When I began writing Taking Flight, I knew I wanted my two main characters to capture the essence of place and how different life growing up in the U.S. can be, based solely on location. And I wanted to incorporate my experiences growing up in the suburbs of the South as well as what I was experiencing living in New York. In that vein, all of the places Willa (and Dan!) go to in the book are actually real.
This is partially because I love being able to visit places I read about in books and wanted other people to maybe have that experience, and largely because I’m TERRIBLE at making up business names.
And now, as I’m preparing to leave New York, I thought it might be nice to give all of you a virtual guide to the very real New York that the very fictional Willa lives in in Taking Flight. So, in the map below, I’ve tagged all the places mentioned in the book that Willa, Willa’s mom, Ana, Dan, and Samuel visit. Feel free to zoom, move the map around, and take a look!
New York has been a lot of things for me.
It’s been a fantasy. A magical city of bustle and noise and opportunity and tall shiny buildings and crowds that I would see on TV and in movies and think, “Gosh that looks exciting. I want it.”
It’s been a goal. Whether I was fully conscious of the fact that New York was a goal for me, looking back now, I think it was from pretty early on. As much as I loved growing up in Arkansas, I knew that I wanted to go elsewhere. Explore. See and experience and taste and touch other things. And when you’re from Arkansas, New York City is about as “other things” as you can get without leaving the country.

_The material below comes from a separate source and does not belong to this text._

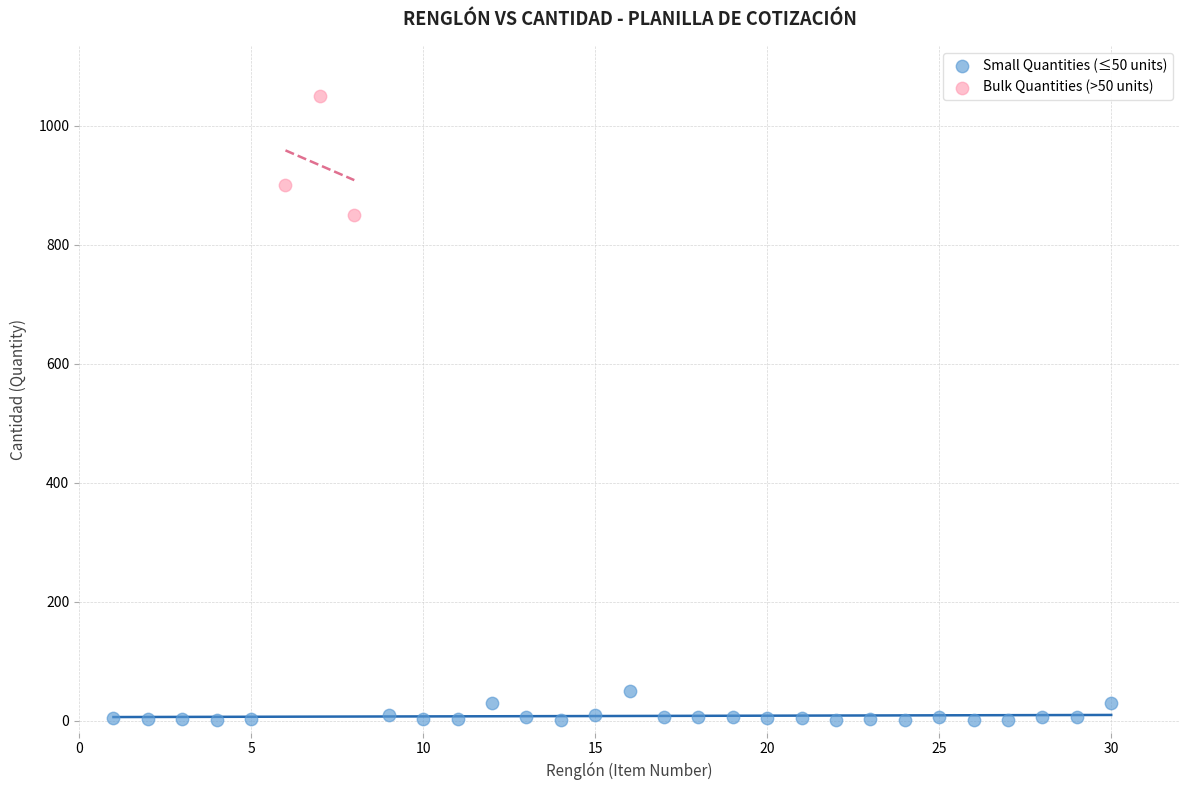

Which series contains the lowest Y value?

Small Quantities (≤50 units)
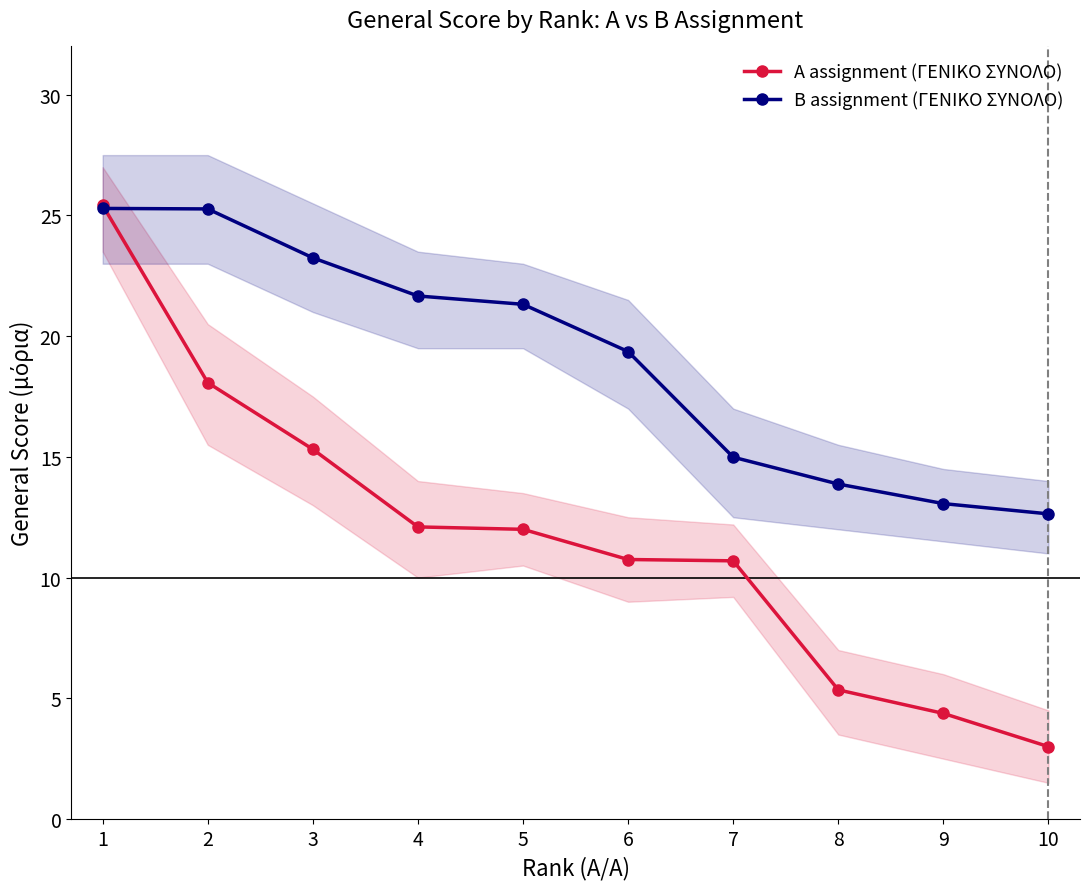

Which series has the largest total across all categories?

B assignment (ΓΕΝΙΚΟ ΣΥΝΟΛΟ)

It’s been the place I live. I moved here in 2010 and had no idea what I was doing with myself. I knew I had enough student loan money leftover to last me maybe three months, if I lived skinny, and was frantically looking for any job that would take me. Luckily, someone finally hired me in the eleventh hour and I was able to stay. But, New York is strange because even though you live here, it can be a place that seems transitional. Foreign. As if you’re a long-term house guest and your host is very patient. It takes a while for it to finally become familiar and personal and yours.
It’s been an inspiration. The energy. The loneliness. The soul-sucking job search. The inflated price of everything. The sound of the subway. The heat. The cold. The feeling of solidarity when you finally make a real connection with someone. The elation when you get your first job and then your first paycheck and blowing it on brunch/drinks/a bag you’ve been coveting. The harrowing, exhilirating experience of online dating. The way the city is the best rebound from a break-up. The feeling when you look around and realize that you know the subway map and can give tourists directions and that you have restaurant and entertainment recommendations for friends who come to town.

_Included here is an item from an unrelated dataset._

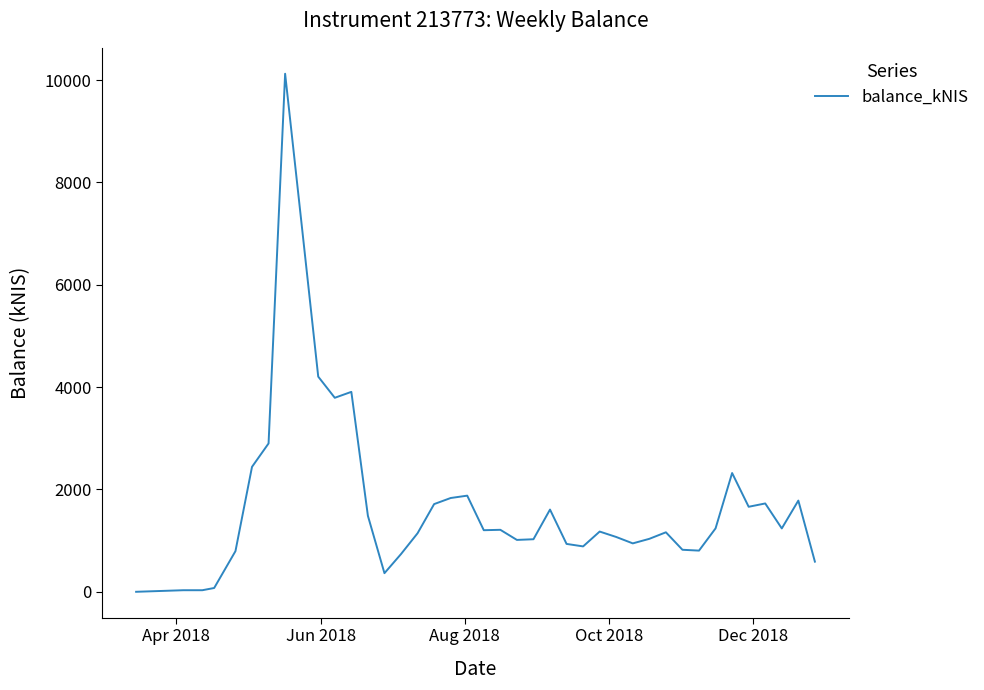

How many lines are shown in the chart?

1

It’s been a home. At some point, I realized that New York is my home. Sure, I still refer to Arkansas as home, but when I’m there, I call New York home. I’m not exactly sure when it happened, but there was a day when suddenly I was an adopted New Yorker and that a little bit of this city is mine. It’s weird to think that I’m leaving, but also, I think that New York is the kind of place that buries itself under your skin and lives inside of you. There’s something about the city that becomes part of who you are.
So I’m choosing to believe that no matter where I go, there will be a little bit of New York with me.
It’s possible this little bit is the purposeful power-walking bit that allows me to weave in and out of crowds like a boss. I’M NOT SORRY.